“Maybe. Or maybe busting Louis Vincent was the buzzer, and they just got around to following up.”
“Nope,” Hawk said, “this a warning. Too late to warn us off Vincent.”
“Yeah,” I said. “You’re right.”
“Who that plane belong to?” Hawk said.
“Last Stand Systems, Inc.,” I said. “Out of Beecham, Maine.”
“Beecham, Maine?”
“I never heard of it either,” I said.
The door to my office was open so that Hawk and I could keep an eye on Lila in the design office across the hall. Six men in close formation came through the open door like a drill team. Two moved to the left of the door, two to the right, and two marched straight up to my desk.
“Maybe these guys know,” Hawk said.
“You guys know where Beecham, Maine, is?” I said.
They looked like Secret Service men or IBM executives. They were all in dark suits and white shirts. They all wore ties. They all had short hair. They all were of northern European descent. When everyone was in place the suit closest to the door pushed it shut.
One of the two men in front of my desk said, “Spenser?”
He was wearing horn-rimmed glasses, which made him look smart, probably why he was the designated speaker.
“Yes,” I said. “Is it on the coast?”
“Is what on the coast?”
“Beecham.”
Horn Rims shook his head in dismissive annoyance.
“You’ve been put on notice,” he said. “As of this morning at three thirty-five.”
I looked at Hawk.
“Did you take those library books back like I told you?” I said.
Hawk was leaning against my file cabinet as if he might fall asleep. He smiled softly.
“Can’t be librarians,” Hawk said. “Librarians would know where Beecham is.”
Horn Rims didn’t change expression.
“You are to stay entirely away from Amir Abdullah. Repeat, entirely. If you fail to comply you will be incinerated as was your car.”
“How come,” I said.
“You’ve been informed,” Horn Rims said. “Your Negro friend as well.”
“You guys associated with Last Stand Systems?” I said.
One of the guys in the back opened my door, and four of them marched out. Horn Rims and his partner marched out after them.
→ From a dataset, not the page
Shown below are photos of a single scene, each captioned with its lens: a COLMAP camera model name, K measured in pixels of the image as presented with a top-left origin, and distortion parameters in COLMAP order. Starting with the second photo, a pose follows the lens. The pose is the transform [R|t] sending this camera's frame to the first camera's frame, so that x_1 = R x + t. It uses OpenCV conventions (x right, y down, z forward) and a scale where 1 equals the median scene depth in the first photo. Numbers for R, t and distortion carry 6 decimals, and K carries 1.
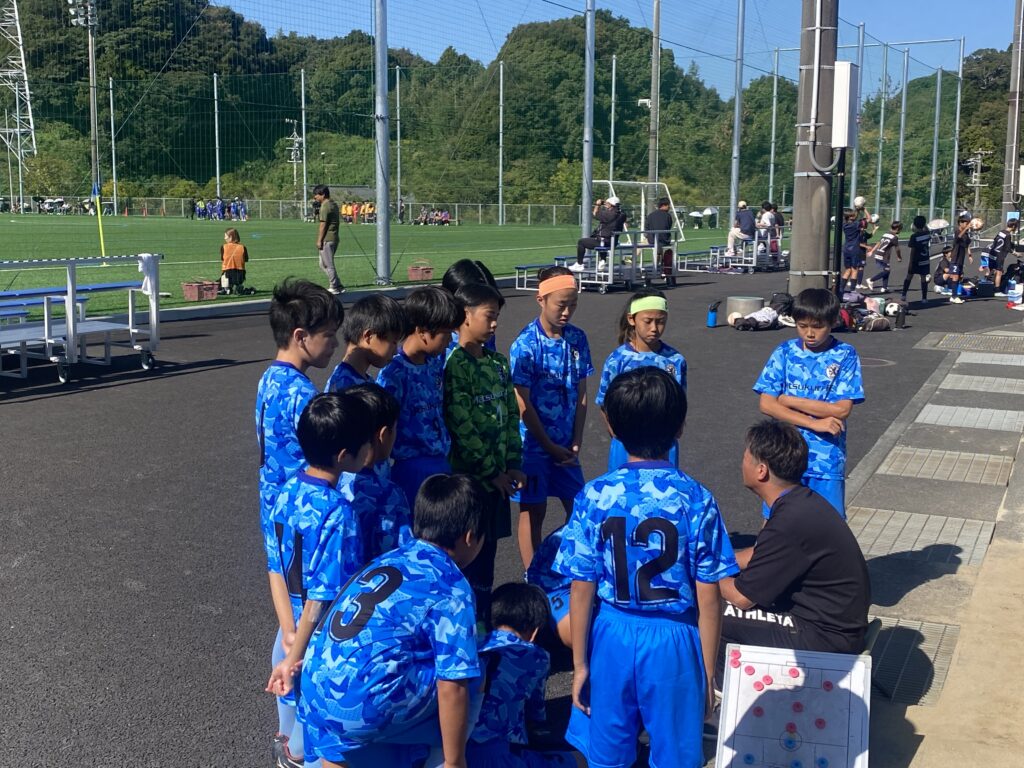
lens RADIAL K [[1289.7, 0, 512.0], [0, 1289.7, 384.0], [0, 0, 1]] dist [0.071580, -0.010689]
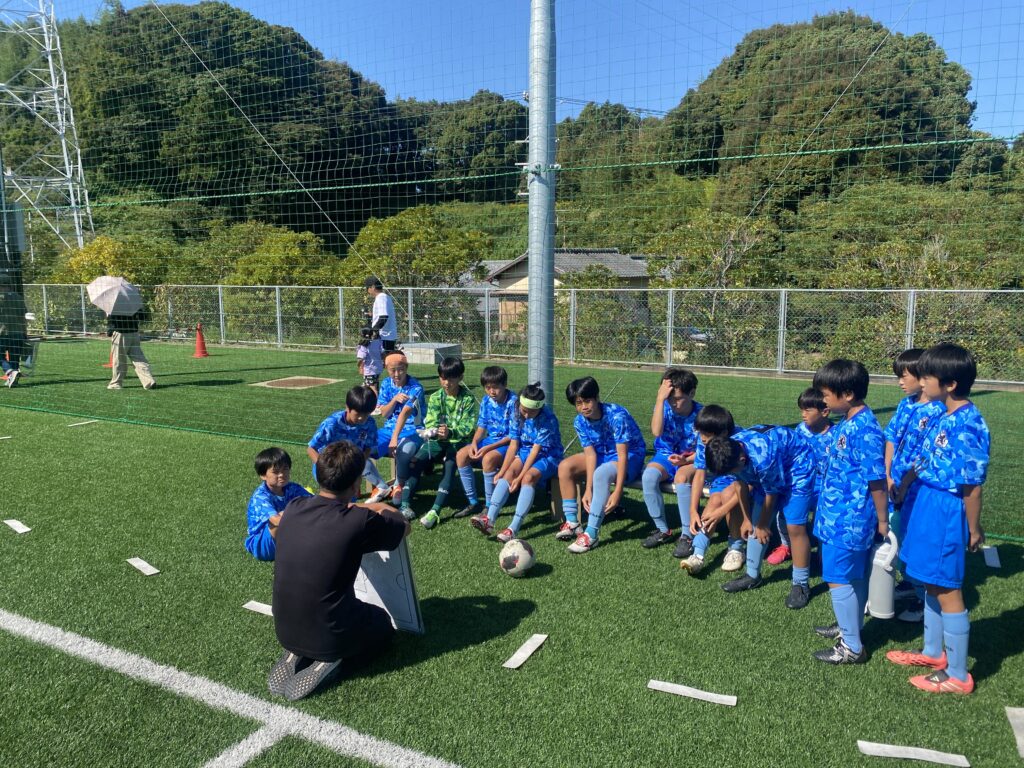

At the door, Horn Rims’ partner turned and aimed a semiautomatic pistol with a silencer. He squeezed off three rounds; each shot broke one of the three coffee cups that were lined up on the file cabinet about a foot from Hawk. Hawk never moved. The gun disappeared. The door closed. We were left with the silence and the smell of the gunfire.
Hawk looked at the remains of the coffee cups.
“Guy can shoot,” Hawk said.
“Yes, my Negro friend, but is he a nice person?” I said.
CHAPTER FORTY-FIVE
The pictures of Lillian and Robinson arrived in my office by FedEx. I took them with me when I drove up to the Sea Mist Inn and talked with the homey-looking woman at the desk. She remembered them clearly enough, a black man and a white woman. They had registered as Mr. & Mrs. Robinson Nevins on the Friday before last Labor Day, and, yes, that was Mrs. Nevins in the picture.
I drove back to Boston and over to the university and took the information and the pictures with me. I fell in beside Lillian Temple as she came down the steps of the library carrying her briefcase. She appeared to recognize me, but she didn’t appear to take any pleasure in it.
“Hi,” I said.
“I’d prefer that you did not bother me while I’m at work,” she said.
“Don’t blame you,” I said. “You know anything about the Sea Mist Inn?”
“Excuse me?”
“Sea Mist Inn, place up in Rockport where you and Robinson Nevins spent last Labor Day weekend.”
She stopped dead in the middle of the quadrangle.
“Labor Day?”
I took the photographs from my inside pocket.